Lectures

Schedule of Lectures |  List of Lectures

Projective planes and loops by Franz Kalhoff (Dortmund University, Germany)

This lecture covers some topics regarding the connections between projective planes and loops. The loops arising from a projective plane P actually stem from the webs of P, i.e. from certain geometric substructures of P. However, our concern is not the one-to-one correspondence between webs and loops. We are mainly interested in the impact the surrounding projective plane has on the arising loops, and therefore the emphasis of this lecture lies on double loops and ternary fields associated to projective planes.

After an introduction to projective planes, their coordinatizations and their global and local automorphisms, we restrict our attention to two main points, namely to the Lenz-Barlotti classification of projective planes and its consequences on their double loops, and secondly to the notion of the extended radical (a certain normal subloop of the multiplicative loop of a ternary field) and its geometric aspects.

GAP and loops by Gabor Nagy (Bolyai Institute, Szeged, Hungary) & Petr Vojtechovsky (University of Denver, USA)

[Presentation 1]   

Even small computational problems in nonassociative algebra are difficult to tackle by hand. We have therefore developed a package for GAP (Groups, Algorithms, and Programming) called LOOPS, that is tailored for calculations with small quasigroups and (mainly) loops. The goal of these lectures is to explain what the capabilities of the package are, and how to use it. As an illustration, we will present several recently solved problems in which LOOPS played an important role.

If possible, the participants should bring their own laptop.

Connected transversals and multiplication groups of loops by Markku Niemenmaa (University of Oulu, Finland)

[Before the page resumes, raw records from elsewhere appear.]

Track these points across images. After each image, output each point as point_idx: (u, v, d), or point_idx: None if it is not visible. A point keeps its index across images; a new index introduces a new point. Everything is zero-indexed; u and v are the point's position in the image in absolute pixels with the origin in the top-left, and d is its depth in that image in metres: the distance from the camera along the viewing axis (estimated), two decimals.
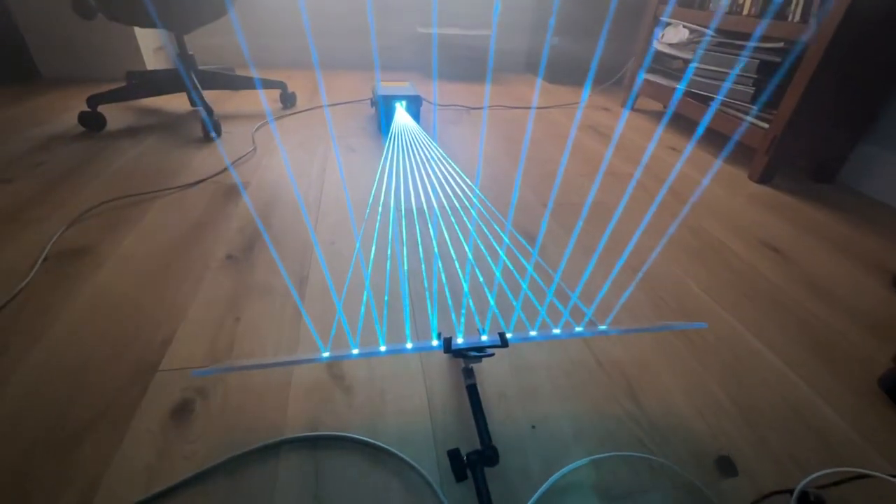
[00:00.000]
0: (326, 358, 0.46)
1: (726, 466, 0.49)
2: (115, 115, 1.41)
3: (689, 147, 1.46)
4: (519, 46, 2.42)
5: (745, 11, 1.26)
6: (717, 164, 1.34)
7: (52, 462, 0.44)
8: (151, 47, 1.88)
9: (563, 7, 2.05)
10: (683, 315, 0.71)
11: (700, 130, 1.60)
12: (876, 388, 0.59)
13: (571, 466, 0.48)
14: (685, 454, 0.50)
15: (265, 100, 1.66)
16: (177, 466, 0.45)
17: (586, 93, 2.05)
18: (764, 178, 1.22)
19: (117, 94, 1.30)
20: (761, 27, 1.17)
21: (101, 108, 1.29)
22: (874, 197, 1.20)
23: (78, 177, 1.01)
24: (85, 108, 1.27)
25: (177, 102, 1.57)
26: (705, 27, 1.39)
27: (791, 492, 0.46)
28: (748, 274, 0.82)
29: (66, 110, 1.43)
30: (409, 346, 0.48)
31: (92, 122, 1.28)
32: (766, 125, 1.18)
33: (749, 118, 1.23)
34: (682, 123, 1.71)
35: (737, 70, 1.24)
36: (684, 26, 1.47)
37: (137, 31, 1.77)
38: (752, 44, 1.21)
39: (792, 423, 0.54)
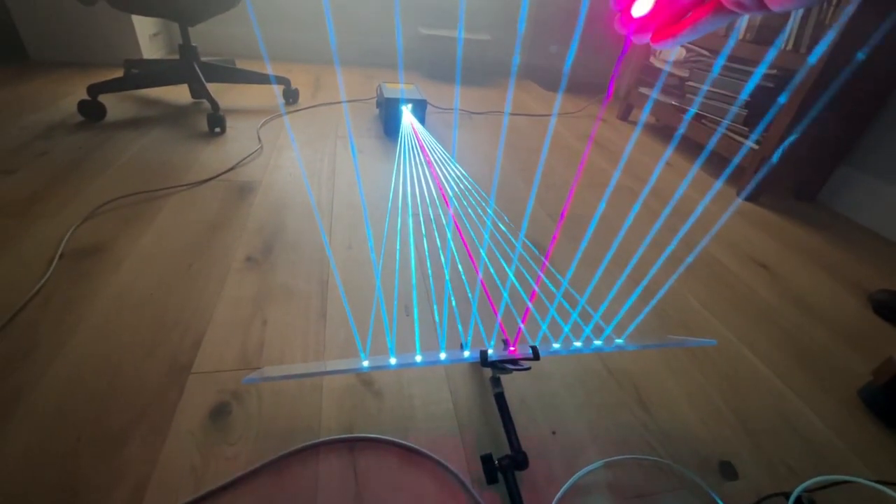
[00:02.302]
0: (367, 368, 0.48)
1: (727, 470, 0.53)
2: (115, 105, 1.38)
3: (694, 167, 1.53)
4: (519, 54, 2.45)
5: (742, 37, 1.32)
6: (718, 185, 1.40)
7: (99, 460, 0.45)
8: (148, 34, 1.84)
9: (562, 18, 2.09)
10: (683, 326, 0.76)
11: (676, 138, 1.67)
12: (857, 399, 0.65)
13: (588, 469, 0.52)
14: (690, 458, 0.54)
15: (268, 95, 1.65)
16: (221, 467, 0.47)
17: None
18: (752, 196, 1.29)
19: (119, 83, 1.28)
20: (773, 51, 1.24)
21: (100, 98, 1.26)
22: (849, 216, 1.28)
23: (84, 169, 1.00)
24: (84, 96, 1.24)
25: (177, 93, 1.55)
26: (702, 48, 1.45)
27: (785, 495, 0.51)
28: (740, 289, 0.88)
29: (63, 97, 1.39)
30: (442, 356, 0.51)
31: (92, 111, 1.25)
32: (756, 146, 1.25)
33: (741, 139, 1.30)
34: (678, 139, 1.78)
35: (742, 93, 1.31)
36: (682, 45, 1.53)
37: (135, 16, 1.73)
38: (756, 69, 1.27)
39: (783, 430, 0.60)
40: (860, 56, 1.06)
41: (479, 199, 1.06)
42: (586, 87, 2.29)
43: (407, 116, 1.40)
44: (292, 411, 0.54)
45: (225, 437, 0.50)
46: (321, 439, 0.50)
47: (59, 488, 0.43)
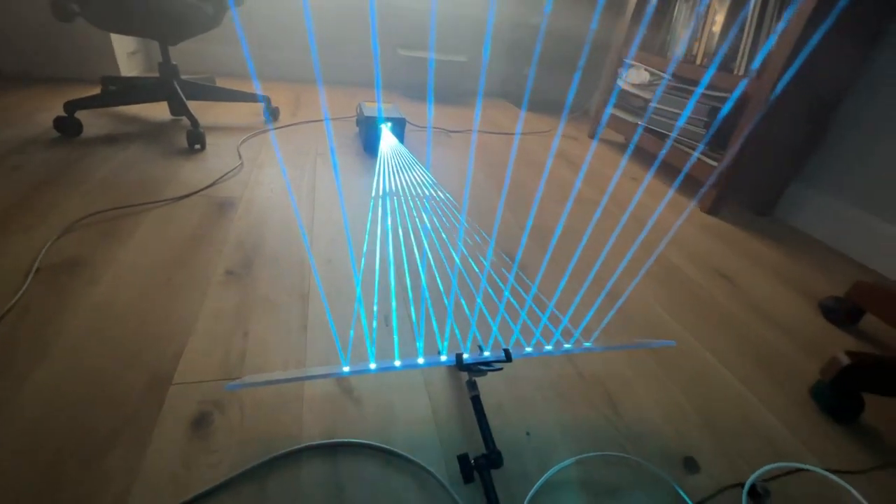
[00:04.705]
0: (348, 373, 0.50)
1: (690, 465, 0.57)
2: (92, 122, 1.37)
3: (648, 176, 1.61)
4: (494, 74, 2.55)
5: (698, 62, 1.42)
6: (693, 204, 1.48)
7: (80, 471, 0.46)
8: (126, 51, 1.84)
9: (535, 40, 2.19)
10: (650, 332, 0.80)
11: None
12: (808, 397, 0.70)
13: (559, 466, 0.54)
14: (656, 454, 0.57)
15: (248, 113, 1.67)
16: (203, 476, 0.47)
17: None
18: (713, 210, 1.37)
19: (97, 100, 1.28)
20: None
21: (77, 114, 1.26)
22: (802, 230, 1.37)
23: (60, 185, 0.99)
24: (60, 112, 1.24)
25: (156, 110, 1.55)
26: (664, 72, 1.55)
27: (743, 485, 0.55)
28: (702, 296, 0.93)
29: (38, 112, 1.38)
30: (420, 360, 0.53)
31: (69, 127, 1.24)
32: (715, 163, 1.33)
33: (700, 156, 1.39)
34: (643, 156, 1.87)
35: (691, 112, 1.40)
36: (645, 69, 1.63)
37: (113, 34, 1.73)
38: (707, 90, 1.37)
39: (742, 427, 0.64)
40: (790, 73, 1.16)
41: (454, 211, 1.09)
42: (560, 106, 2.39)
43: (386, 134, 1.44)
44: (274, 419, 0.55)
45: (207, 445, 0.50)
46: (302, 445, 0.51)
47: (39, 499, 0.43)
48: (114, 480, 0.45)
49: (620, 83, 1.76)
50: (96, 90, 1.50)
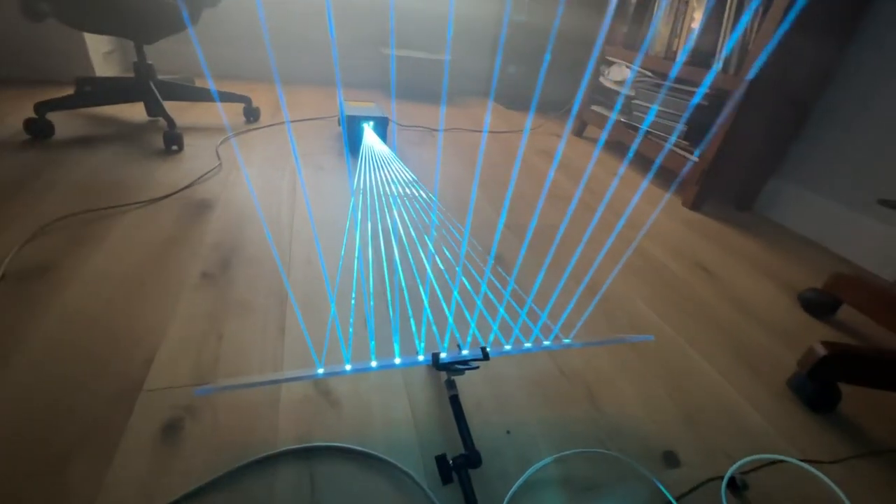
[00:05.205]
0: (322, 374, 0.49)
1: (671, 459, 0.57)
2: (65, 123, 1.34)
3: (649, 180, 1.62)
4: (477, 72, 2.54)
5: (677, 58, 1.43)
6: (668, 195, 1.49)
7: (41, 484, 0.44)
8: (101, 51, 1.80)
9: (520, 38, 2.19)
10: (631, 327, 0.80)
11: (631, 155, 1.77)
12: (785, 388, 0.71)
13: (539, 465, 0.54)
14: (636, 449, 0.57)
15: (228, 113, 1.64)
16: (172, 484, 0.46)
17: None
18: (695, 206, 1.38)
19: (69, 101, 1.25)
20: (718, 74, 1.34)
21: (49, 116, 1.22)
22: (781, 223, 1.39)
23: (29, 189, 0.96)
24: (31, 114, 1.20)
25: (131, 111, 1.52)
26: (646, 69, 1.56)
27: (722, 478, 0.55)
28: (684, 291, 0.94)
29: (7, 114, 1.34)
30: (397, 361, 0.52)
31: (39, 129, 1.21)
32: (697, 159, 1.34)
33: (681, 151, 1.40)
34: (625, 153, 1.88)
35: (682, 109, 1.41)
36: (627, 66, 1.64)
37: (87, 34, 1.69)
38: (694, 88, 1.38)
39: (722, 420, 0.64)
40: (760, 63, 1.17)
41: (434, 209, 1.09)
42: (546, 105, 2.40)
43: (368, 133, 1.43)
44: (248, 424, 0.53)
45: (177, 452, 0.49)
46: (277, 450, 0.50)
47: None
48: (76, 492, 0.44)
49: (602, 80, 1.77)
50: (71, 92, 1.46)
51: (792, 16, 1.10)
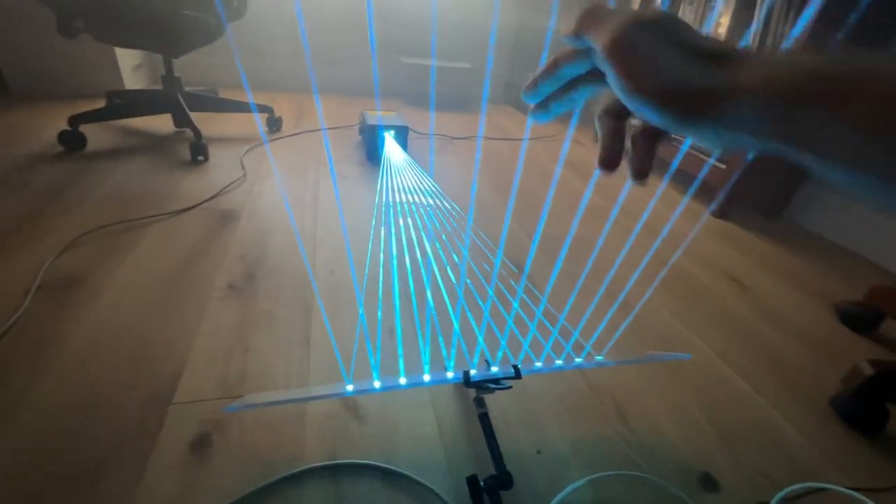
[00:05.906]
0: (351, 392, 0.49)
1: (708, 482, 0.54)
2: (96, 135, 1.38)
3: (667, 185, 1.58)
4: (497, 78, 2.54)
5: None
6: (685, 201, 1.45)
7: (73, 498, 0.44)
8: (130, 65, 1.86)
9: (539, 45, 2.18)
10: (661, 341, 0.78)
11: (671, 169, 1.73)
12: (828, 407, 0.68)
13: (572, 486, 0.52)
14: (672, 471, 0.55)
15: (251, 123, 1.67)
16: (201, 500, 0.46)
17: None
18: (722, 214, 1.34)
19: (101, 113, 1.29)
20: None
21: (81, 128, 1.26)
22: (812, 231, 1.34)
23: (65, 200, 0.99)
24: (65, 126, 1.24)
25: (159, 123, 1.55)
26: None
27: None
28: (714, 303, 0.91)
29: (43, 128, 1.39)
30: (426, 378, 0.51)
31: (73, 141, 1.25)
32: (723, 166, 1.31)
33: (710, 159, 1.36)
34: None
35: None
36: None
37: (118, 48, 1.75)
38: None
39: (760, 440, 0.61)
40: None
41: (459, 220, 1.08)
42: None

The left and right translations of a loop generate a group called the multiplication group of the loop. The multiplication group can be characterized in purely group theoretic terms and the notion of connected transversals is central to this characterization. We start by considering the basic properties of connected transversals in a group and we continue by proving group theoretic results which have direct loop theoretic interpretations. Among other things we show that the inner mapping group of a loop can never be a finite nontrivial cyclic group and we also show that finite loops with abelian inner mapping groups are centrally nilpotent.

Quasigroup representations by Jonathan D. H. Smith (Iowa State University, Ames, USA)

The course is designed to give a brief introduction to the three main aspects of quasigroup representation theory: character theory, permutation representations, and module theory.

There will be three lectures. The first is introductory in nature, establishing notation, basic concepts, typical examples, and some slightly more advanced concepts, such as relative multiplication groups and central isotopy, which are needed for the representation theory.

The remaining lectures will cover the three branches of representation theory in turn. The approach will be to give a fairly detailed and careful coverage of the rudiments, at a level accessible to beginning graduate students. The aim is to prepare participants for their own exploration of the more advanced techniques and research problems.

Transversals in latin squares by Ian Wanless (Monash University, Australia)

[Presentation]

A latin square of order n is an n by n array of n symbols in which each symbol occurs exactly once in each row and column. A transversal of such a square is a set of n entries such that no two entries share the same row, column or symbol. Transversals are closely related to the notions of complete mappings and orthomorphisms in quasigroups, and are fundamental to the concept of mutually orthogonal latin squares.

This course provides a brief survey of the literature on transversals. We cover (1) existence and enumeration results, (2) generalisations of transversals including partial transversals and plexes, (3) the special case when the latin square is a group table, (4) a connection with covering radii of sets of permutations.

The subject is littered with tantalising conjectures and open problems, many of which will be discussed.